La prospettiva dell’economia politica istituzionalista si basa sulle teorie fondamentali dell’economia istituzionale e le applica ulteriormente al campo dell’economia politica contemporanea. Wesley Mitchell originariamente differenziava l’approccio istituzionalista all’economia dalle precedenti scuole di pensiero economico enfatizzando la sua attenzione sul processo cumulativo di cambiamento evolutivo in economia. I teorici contemporanei ampliano ulteriormente questa definizione sottolineando gli effetti del passaggio storico dal sistema classico del capitalismo del laissez-faire al capitalismo contemporaneo o neoliberista nell’attuale società economica internazionale, in cui varie istituzioni sono attori principali.
Viene esaminata anche la base istituzionale della struttura diritti-obblighi assunta classicamente dal mercato. Ciò include i processi che decidono come vengono determinati gli attori legittimi e gli oggetti legittimi di scambio. Nel loro nucleo, i fautori di questa scuola di pensiero sostengono che l’economia non può essere separata dal contesto sociale e politico poiché il mercato stesso è un’istituzione, vale a dire è costruito politicamente. In questo senso gli economisti politici istituzionalisti si pongono in opposizione agli economisti neoclassici che affermano che il mercato è un dominio autonomo e apolitico. Differiscono anche dai fautori della nuova prospettiva economica istituzionale in quanto le istituzioni sono viste come in grado di modellare fondamentalmente l’individuo piuttosto che semplicemente porre vincoli all’individuo teoricamente predefinito e immutabile.
ActorsEdit
J. R. Commons aveva discusso di come le istituzioni fossero il risultato di scelte passate fatte a livello individuale. Queste scelte determinano quindi la struttura in cui operano le istituzioni e il modo in cui consentono e limitano gli attori del mercato. L’elemento dell’evoluzione ritorna dalle istituzioni cambiando in termini di lavorabilità, segnando la sua influenza pragmatica sull’argomento. Commons quindi si separa da altri istituzionalisti attuando questa nozione di lavorabilità, assente in Veblen. Le implicazioni politiche qui influenzano principalmente il modo in cui i partiti politici interagiscono con i collettivi privati in cui i partiti massimizzano il potere e i collettivi massimizzano le proprie efficienze organizzative. Qui la ragionevolezza è decisiva per il risultato secondo Commons. La dimensione politica di queste istituzioni risiede nel modo in cui esercitano il controllo sull’azione individuale, insieme alle regole e ai costumi formali e informali.

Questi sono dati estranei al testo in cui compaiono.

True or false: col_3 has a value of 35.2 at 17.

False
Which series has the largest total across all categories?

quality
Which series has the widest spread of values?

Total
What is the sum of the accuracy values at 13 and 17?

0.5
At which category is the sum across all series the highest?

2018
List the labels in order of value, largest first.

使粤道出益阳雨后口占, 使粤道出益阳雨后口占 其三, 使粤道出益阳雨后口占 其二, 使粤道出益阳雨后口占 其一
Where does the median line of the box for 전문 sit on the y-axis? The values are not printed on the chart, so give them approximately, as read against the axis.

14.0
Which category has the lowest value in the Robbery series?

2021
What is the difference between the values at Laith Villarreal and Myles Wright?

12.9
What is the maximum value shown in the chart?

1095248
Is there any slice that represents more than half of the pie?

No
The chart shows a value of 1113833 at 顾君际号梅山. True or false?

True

Un aspetto importante degli attori all’interno degli approcci istituzionali è il loro potenziale per il processo decisionale moralmente fondato, che segna una differenza dagli approcci razionali. Gli approcci istituzionalisti spesso considerano situazioni in cui gli attori agiscono contro il loro modo di agire più redditizio previsto. È qui che gli istituzionalisti sostengono che concetti come l’evoluzione delle abitudini attraverso le istituzioni entrano in gioco. I conti istituzionalisti sono stati usati per criticare i conti neoliberali, poiché sono le istituzioni che influenzano il modo in cui determinate azioni sono comprese. L’ipotesi che la massimizzazione dei profitti sia l’obiettivo principale dietro la creazione di incentivi è ampiamente condivisa in molti paradigmi, tra cui la teoria della regolamentazione e l’economia politica comparata. Questa distinzione tra gli attori è quindi importante per identificare gli approcci istituzionali.